I conclude, therefore, that the outbreak of the fire was really due to accident. It may be that some of the Christian party fell under suspicion because of their behavior during and after the conflagration. Seeing the terrible catastrophe which was happening to the capital of the world, it was very easy to think that this was the beginning of the last judgment, which they were expecting in the very near future. The fire appeared to have come upon the wretched town providentially, so that it might be regarded as wrong to interfere with its progress. It may be that among those who menaced the firemen (minis restinguere prohibentes, Tacitus, Ann. XV.38) were some zealous Christians. And when, after the extinction of the fire, Nero attempted to regain the favor of the gods by sacrifices and ceremonies, the Christians naturally abstained from participating in the sacrifices to Vulcan and Juno and in the processions to the temples of the Olympic gods. Their insensibility to the general feeling could easily promote the suspicion that they had been the real authors of the great conflagration.

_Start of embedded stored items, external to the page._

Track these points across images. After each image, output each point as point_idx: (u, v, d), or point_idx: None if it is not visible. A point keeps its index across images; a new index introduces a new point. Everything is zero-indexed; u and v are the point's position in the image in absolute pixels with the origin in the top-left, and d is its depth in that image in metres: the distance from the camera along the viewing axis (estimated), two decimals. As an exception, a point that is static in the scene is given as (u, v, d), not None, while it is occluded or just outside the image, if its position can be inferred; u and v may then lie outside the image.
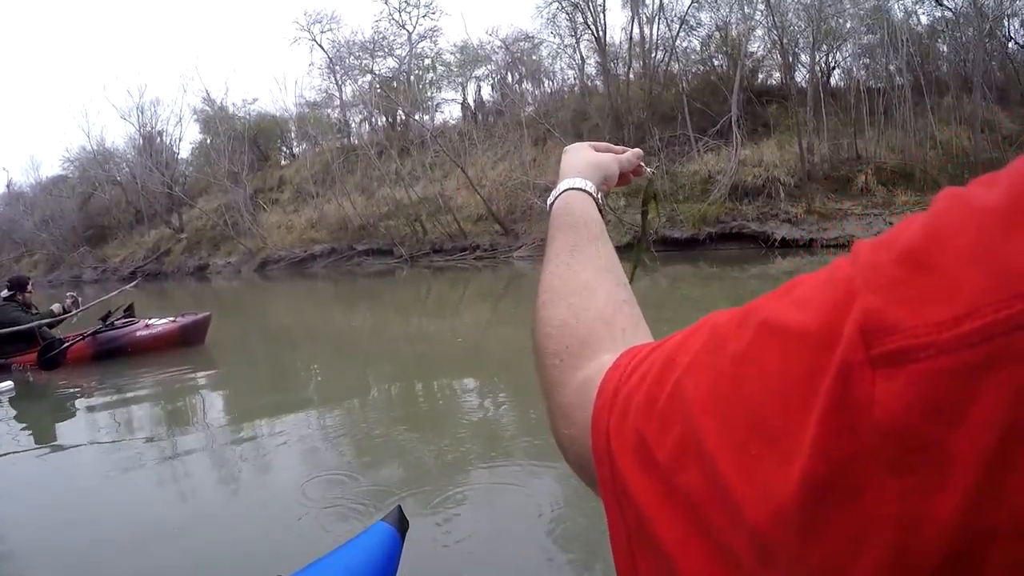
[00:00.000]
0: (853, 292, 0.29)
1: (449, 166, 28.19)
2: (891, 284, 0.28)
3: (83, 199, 42.45)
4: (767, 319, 0.33)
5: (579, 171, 0.83)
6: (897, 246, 0.30)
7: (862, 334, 0.28)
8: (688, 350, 0.38)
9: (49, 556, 3.12)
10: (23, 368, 7.86)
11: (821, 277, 0.33)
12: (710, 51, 26.75)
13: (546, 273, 0.64)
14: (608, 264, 0.64)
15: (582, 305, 0.57)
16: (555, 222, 0.73)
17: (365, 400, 6.05)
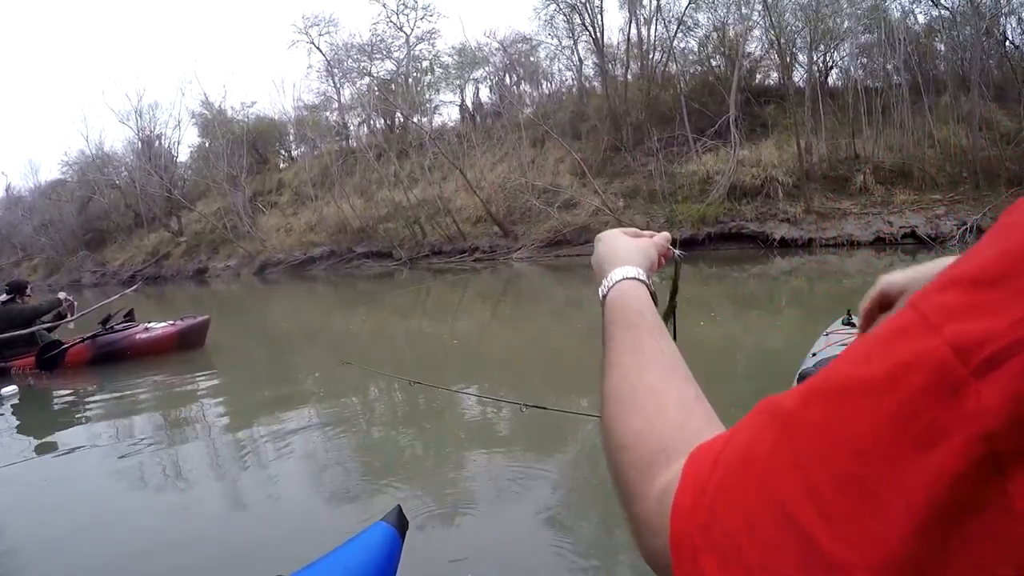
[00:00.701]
0: (934, 327, 0.30)
1: (448, 168, 28.18)
2: (972, 307, 0.29)
3: (82, 203, 42.41)
4: (837, 385, 0.33)
5: (627, 259, 0.80)
6: (965, 278, 0.31)
7: (957, 353, 0.28)
8: (762, 443, 0.37)
9: (49, 558, 3.12)
10: (23, 372, 7.87)
11: (881, 334, 0.33)
12: (708, 51, 26.79)
13: (611, 380, 0.61)
14: (672, 360, 0.61)
15: (654, 413, 0.54)
16: (612, 317, 0.70)
17: (364, 401, 6.06)
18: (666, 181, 22.63)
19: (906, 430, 0.29)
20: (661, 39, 26.64)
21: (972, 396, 0.27)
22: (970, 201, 18.04)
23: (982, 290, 0.30)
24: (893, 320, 0.33)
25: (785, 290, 11.61)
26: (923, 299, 0.32)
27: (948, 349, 0.29)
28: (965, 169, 19.21)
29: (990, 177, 18.52)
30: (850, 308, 3.93)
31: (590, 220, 23.11)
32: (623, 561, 2.69)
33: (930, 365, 0.29)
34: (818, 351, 3.32)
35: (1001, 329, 0.28)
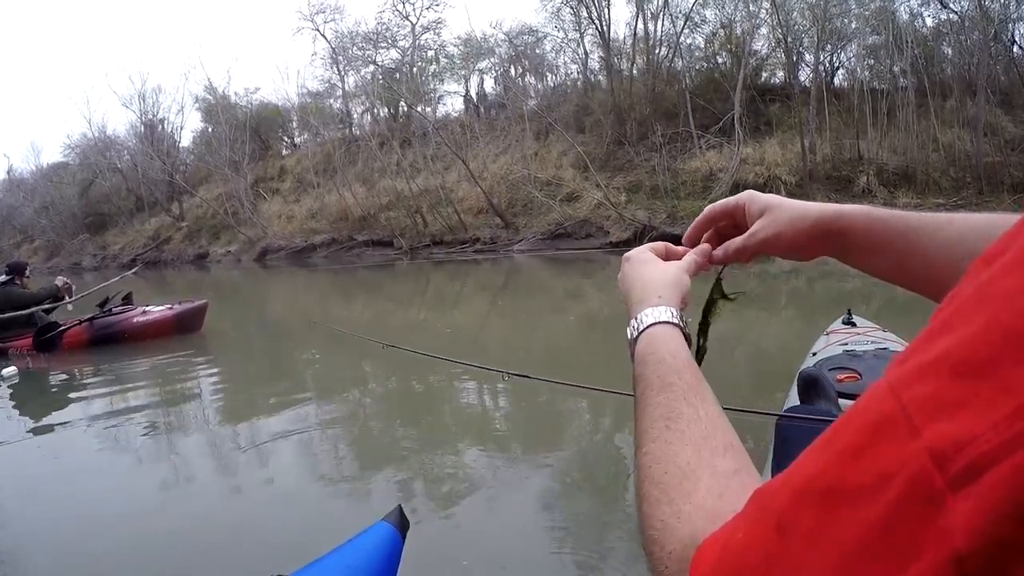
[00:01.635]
0: (915, 429, 0.28)
1: (450, 158, 28.15)
2: (954, 402, 0.27)
3: (84, 186, 42.41)
4: (828, 487, 0.32)
5: (659, 294, 0.73)
6: (947, 362, 0.29)
7: (935, 461, 0.27)
8: (757, 549, 0.36)
9: (44, 551, 3.11)
10: (20, 353, 7.86)
11: (867, 419, 0.31)
12: (714, 48, 26.73)
13: (642, 454, 0.57)
14: (708, 427, 0.56)
15: (684, 500, 0.50)
16: (643, 373, 0.64)
17: (364, 394, 6.05)
18: (669, 177, 22.60)
19: (887, 543, 0.28)
20: (668, 35, 26.62)
21: (947, 512, 0.26)
22: (973, 206, 18.01)
23: (964, 380, 0.27)
24: (877, 398, 0.31)
25: (786, 289, 11.60)
26: (904, 385, 0.30)
27: (927, 456, 0.27)
28: (969, 174, 19.18)
29: (993, 183, 18.51)
30: (850, 308, 3.92)
31: (592, 214, 23.11)
32: (623, 557, 2.68)
33: (908, 473, 0.28)
34: (818, 351, 3.31)
35: (980, 432, 0.26)
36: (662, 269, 0.78)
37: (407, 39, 33.60)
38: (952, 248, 0.66)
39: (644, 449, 0.57)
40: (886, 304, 8.49)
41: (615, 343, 4.15)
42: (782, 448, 1.64)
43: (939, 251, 0.66)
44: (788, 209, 0.77)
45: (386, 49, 34.10)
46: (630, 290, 0.77)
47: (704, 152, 22.91)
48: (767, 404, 3.58)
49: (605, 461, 3.88)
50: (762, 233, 0.79)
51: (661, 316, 0.69)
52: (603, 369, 6.19)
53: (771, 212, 0.78)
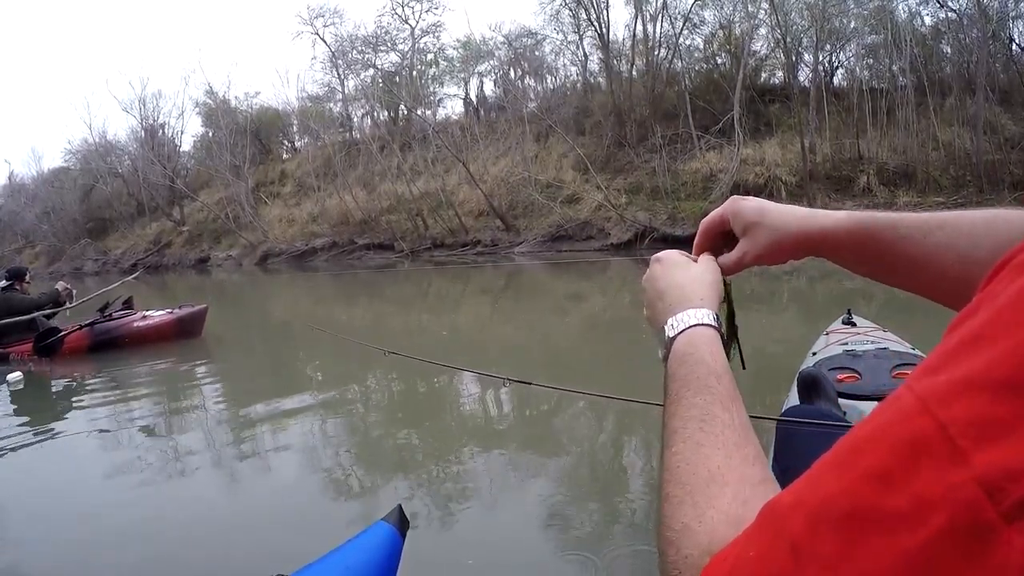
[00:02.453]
0: (960, 454, 0.26)
1: (451, 161, 28.17)
2: (1003, 424, 0.25)
3: (85, 191, 42.44)
4: (854, 511, 0.30)
5: (700, 295, 0.73)
6: (991, 380, 0.27)
7: (986, 492, 0.25)
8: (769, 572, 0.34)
9: (44, 552, 3.12)
10: (21, 358, 7.86)
11: (899, 438, 0.29)
12: (713, 49, 26.74)
13: (671, 453, 0.56)
14: (741, 434, 0.55)
15: (708, 504, 0.49)
16: (680, 372, 0.63)
17: (364, 395, 6.04)
18: (669, 178, 22.60)
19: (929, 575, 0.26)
20: (667, 36, 26.61)
21: (1002, 545, 0.24)
22: (973, 204, 17.69)
23: (1012, 401, 0.26)
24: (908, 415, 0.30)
25: (786, 289, 11.59)
26: (941, 403, 0.28)
27: (976, 486, 0.25)
28: (969, 172, 19.17)
29: (994, 181, 18.49)
30: (850, 308, 3.92)
31: (592, 215, 23.13)
32: (624, 554, 2.68)
33: (956, 503, 0.26)
34: (818, 351, 3.31)
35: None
36: (700, 270, 0.78)
37: (406, 42, 33.69)
38: (941, 254, 0.66)
39: (674, 448, 0.56)
40: (887, 304, 8.48)
41: (615, 345, 4.17)
42: (783, 447, 1.64)
43: (931, 256, 0.66)
44: (768, 229, 0.77)
45: (386, 52, 34.20)
46: (666, 290, 0.75)
47: (704, 153, 22.92)
48: (767, 404, 3.58)
49: (605, 463, 3.88)
50: (746, 258, 0.79)
51: (704, 318, 0.69)
52: (603, 371, 6.20)
53: (751, 234, 0.78)
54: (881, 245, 0.69)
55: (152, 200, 38.82)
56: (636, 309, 3.43)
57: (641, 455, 4.00)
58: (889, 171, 19.98)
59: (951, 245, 0.65)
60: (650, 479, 3.51)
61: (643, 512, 3.13)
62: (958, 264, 0.64)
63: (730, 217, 0.81)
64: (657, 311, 0.75)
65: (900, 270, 0.69)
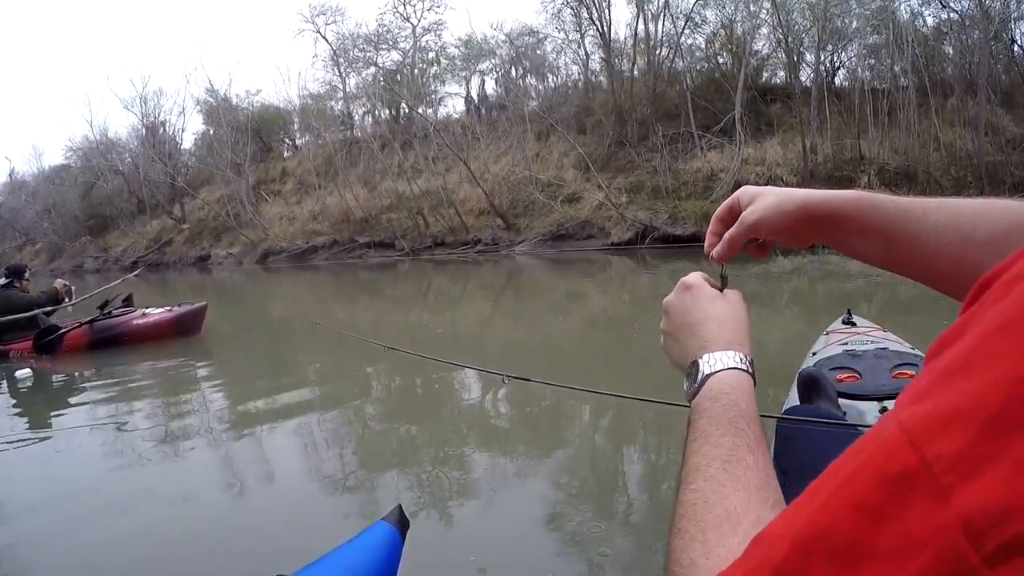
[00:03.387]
0: (943, 491, 0.26)
1: (452, 160, 28.17)
2: (979, 463, 0.25)
3: (85, 189, 42.44)
4: (843, 544, 0.29)
5: (739, 340, 0.74)
6: (975, 416, 0.26)
7: (967, 535, 0.25)
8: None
9: (45, 551, 3.12)
10: (21, 355, 7.87)
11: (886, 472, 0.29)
12: (715, 49, 26.74)
13: (690, 490, 0.55)
14: (763, 478, 0.55)
15: (719, 542, 0.49)
16: (712, 409, 0.63)
17: (364, 395, 6.05)
18: (670, 177, 22.59)
19: None
20: (668, 35, 26.63)
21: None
22: None
23: (996, 439, 0.25)
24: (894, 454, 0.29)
25: (787, 289, 11.59)
26: (925, 437, 0.28)
27: (959, 530, 0.25)
28: (970, 173, 19.16)
29: (995, 182, 18.46)
30: (850, 308, 3.92)
31: (593, 214, 23.13)
32: (624, 551, 2.68)
33: (939, 545, 0.26)
34: (818, 350, 3.31)
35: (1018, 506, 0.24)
36: (737, 311, 0.78)
37: (408, 41, 33.66)
38: (940, 233, 0.66)
39: (693, 486, 0.55)
40: (887, 304, 8.49)
41: (615, 344, 4.15)
42: (782, 448, 1.64)
43: (928, 235, 0.67)
44: (775, 193, 0.78)
45: (387, 51, 34.15)
46: (700, 324, 0.76)
47: (705, 152, 22.91)
48: (767, 403, 3.58)
49: (604, 462, 3.88)
50: (749, 217, 0.79)
51: (741, 363, 0.70)
52: (603, 370, 6.20)
53: (759, 198, 0.79)
54: (883, 216, 0.70)
55: (153, 198, 38.83)
56: (636, 308, 3.43)
57: (640, 453, 4.00)
58: (890, 171, 19.97)
59: (951, 224, 0.66)
60: (649, 477, 3.51)
61: (642, 509, 3.13)
62: (956, 243, 0.65)
63: (739, 197, 0.83)
64: (687, 344, 0.76)
65: (900, 244, 0.69)
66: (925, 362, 0.33)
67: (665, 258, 18.53)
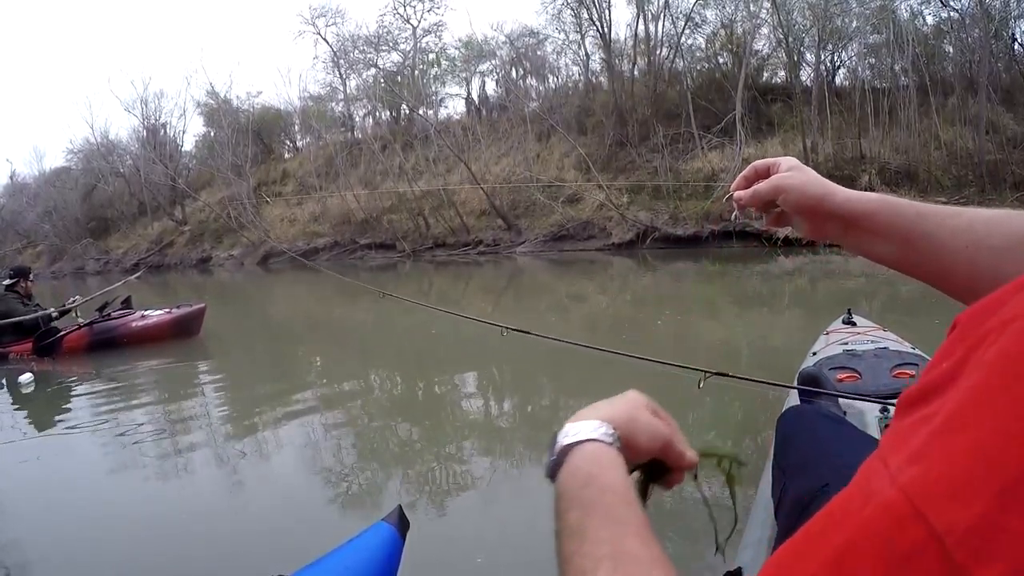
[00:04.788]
0: (960, 570, 0.24)
1: (452, 161, 28.16)
2: (1004, 539, 0.24)
3: (86, 191, 42.39)
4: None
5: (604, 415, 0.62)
6: (986, 487, 0.25)
7: None
8: None
9: (46, 551, 3.12)
10: (20, 357, 7.88)
11: (892, 551, 0.27)
12: (715, 49, 26.69)
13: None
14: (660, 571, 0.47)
15: None
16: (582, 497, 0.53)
17: (365, 395, 6.05)
18: (671, 177, 22.57)
19: None
20: (668, 35, 26.59)
21: None
22: (975, 204, 17.63)
23: (1011, 504, 0.24)
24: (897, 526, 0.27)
25: (788, 289, 11.59)
26: (934, 508, 0.26)
27: None
28: (971, 172, 19.14)
29: (996, 181, 18.46)
30: (851, 307, 3.92)
31: (594, 215, 23.14)
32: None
33: None
34: (818, 350, 3.31)
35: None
36: (627, 407, 0.65)
37: (408, 42, 33.63)
38: (959, 236, 0.67)
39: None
40: (888, 304, 8.49)
41: (617, 343, 4.13)
42: (782, 448, 1.64)
43: (947, 238, 0.68)
44: (809, 173, 0.82)
45: (387, 52, 34.12)
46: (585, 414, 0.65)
47: (706, 152, 22.90)
48: (767, 404, 3.58)
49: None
50: (777, 179, 0.84)
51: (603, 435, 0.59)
52: (604, 369, 6.19)
53: (796, 170, 0.84)
54: (904, 220, 0.72)
55: (154, 200, 38.80)
56: (637, 308, 3.44)
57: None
58: (891, 171, 19.95)
59: (967, 229, 0.67)
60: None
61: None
62: (972, 248, 0.66)
63: (780, 162, 0.87)
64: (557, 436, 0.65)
65: (918, 246, 0.71)
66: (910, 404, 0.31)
67: (666, 258, 18.55)
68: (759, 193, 0.85)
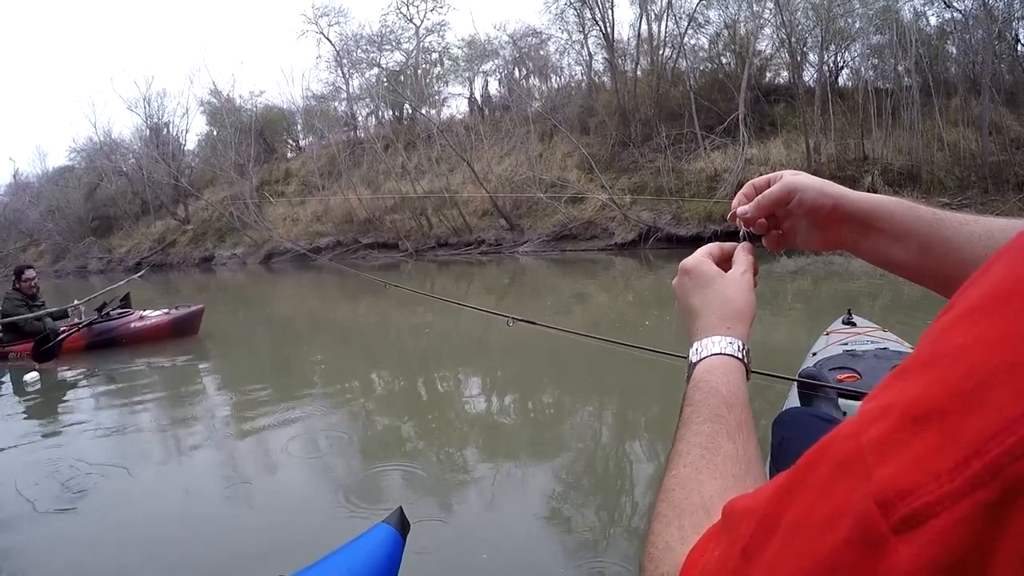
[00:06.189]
0: (867, 470, 0.29)
1: (455, 160, 28.15)
2: (896, 447, 0.28)
3: (89, 190, 42.46)
4: (791, 520, 0.32)
5: (728, 324, 0.74)
6: (895, 410, 0.30)
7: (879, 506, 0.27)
8: (725, 569, 0.37)
9: (47, 550, 3.13)
10: (21, 357, 7.89)
11: (832, 456, 0.32)
12: (718, 49, 26.69)
13: (671, 475, 0.57)
14: (743, 467, 0.56)
15: (694, 529, 0.50)
16: (695, 398, 0.64)
17: (365, 396, 6.05)
18: (674, 178, 22.57)
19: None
20: (671, 35, 26.57)
21: (889, 554, 0.27)
22: (978, 205, 17.92)
23: (912, 425, 0.28)
24: (841, 441, 0.32)
25: (790, 290, 11.58)
26: (864, 425, 0.31)
27: (871, 501, 0.28)
28: (974, 173, 19.12)
29: (999, 182, 18.43)
30: (852, 308, 3.92)
31: (596, 215, 23.14)
32: (628, 560, 2.68)
33: (855, 515, 0.28)
34: (818, 351, 3.31)
35: (925, 482, 0.26)
36: (732, 292, 0.78)
37: (411, 41, 33.65)
38: (977, 242, 0.68)
39: (674, 472, 0.57)
40: (889, 304, 8.48)
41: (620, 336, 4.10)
42: (779, 449, 1.64)
43: (965, 242, 0.68)
44: (817, 179, 0.80)
45: (390, 51, 34.18)
46: (698, 310, 0.77)
47: (709, 153, 22.89)
48: (767, 404, 3.57)
49: (609, 463, 3.88)
50: (788, 180, 0.81)
51: (726, 347, 0.70)
52: (604, 369, 6.19)
53: (804, 176, 0.81)
54: (923, 221, 0.71)
55: (157, 199, 38.85)
56: (638, 308, 3.44)
57: (646, 450, 4.00)
58: (894, 171, 19.93)
59: (986, 235, 0.68)
60: (656, 474, 3.51)
61: (647, 511, 3.13)
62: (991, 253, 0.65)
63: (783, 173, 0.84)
64: (689, 329, 0.77)
65: (936, 251, 0.70)
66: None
67: (669, 258, 18.52)
68: (768, 197, 0.83)
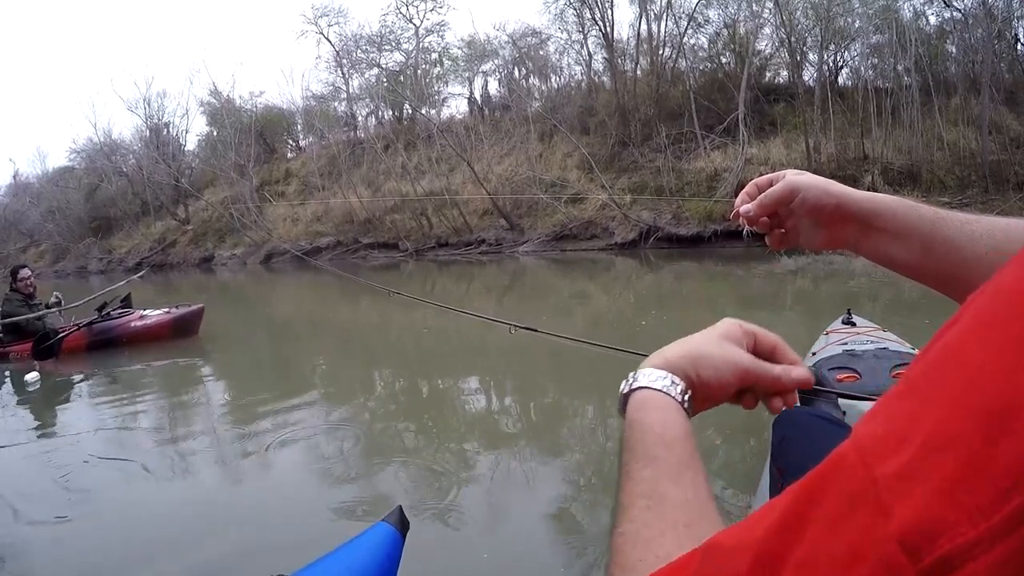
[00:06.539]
0: (884, 509, 0.27)
1: (455, 160, 28.15)
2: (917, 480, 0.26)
3: (89, 190, 42.46)
4: (803, 561, 0.30)
5: (669, 358, 0.65)
6: (913, 440, 0.27)
7: (905, 550, 0.25)
8: None
9: (47, 550, 3.13)
10: (20, 357, 7.90)
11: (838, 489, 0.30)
12: (718, 48, 26.69)
13: (617, 531, 0.51)
14: (693, 512, 0.50)
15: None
16: (629, 438, 0.59)
17: (364, 396, 6.06)
18: (673, 177, 22.57)
19: None
20: (671, 35, 26.56)
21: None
22: (978, 204, 17.91)
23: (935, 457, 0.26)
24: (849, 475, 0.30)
25: (791, 289, 11.59)
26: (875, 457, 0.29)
27: (897, 544, 0.25)
28: (974, 172, 19.11)
29: (999, 181, 18.43)
30: (852, 308, 3.92)
31: (597, 215, 23.14)
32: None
33: (876, 559, 0.26)
34: (818, 351, 3.32)
35: (956, 520, 0.24)
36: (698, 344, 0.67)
37: (411, 42, 33.65)
38: (978, 241, 0.68)
39: (620, 529, 0.51)
40: (889, 304, 8.48)
41: (620, 340, 4.12)
42: (780, 449, 1.65)
43: (966, 241, 0.68)
44: (820, 179, 0.80)
45: (390, 52, 34.17)
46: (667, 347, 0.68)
47: (709, 152, 22.89)
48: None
49: (609, 463, 3.88)
50: (791, 179, 0.81)
51: (656, 382, 0.62)
52: (606, 369, 6.20)
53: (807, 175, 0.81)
54: (925, 220, 0.72)
55: (157, 199, 38.84)
56: (639, 308, 3.45)
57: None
58: (894, 171, 19.92)
59: (987, 234, 0.68)
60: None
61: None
62: (993, 254, 0.66)
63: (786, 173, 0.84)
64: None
65: (938, 250, 0.71)
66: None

On the other hand, there was abundant reason for attributing the whole responsibility to Nero. The Emperor, in the beginning, not at all averse to the destruction of the wretched plebeian  p48 quarters, probably gave orders to move slowly in the work of extinguishing the fire. It may be that the magnificent view of the conflagration made him break out into admiring words, and aroused in his mind the remembrance of the burning of Ilium. These and other imprudent expressions were naturally noted and were sufficient to forge the material for the accusations we find suggested in the writings of Tacitus and Suetonius, and definitely expressed in Dio Cassius and Xiphilinus. To the human mind, as J. G. Hamann says, it is common to prefer the probable to the true.

Ch. Hülsen.


December, 1908.

The Author's Note:

1 Professor E. Millosevich, Director of the Royal Observatory of the Collegio Romano, kindly gave me the following information: "The exact time of the full moon of July, 64 A.D., was eight minutes past two of the morning of the 17th (central Roman time). The moon rose at Rome on the 16th of July at two minutes past seven P.M. and set the following morning at four minutes past four."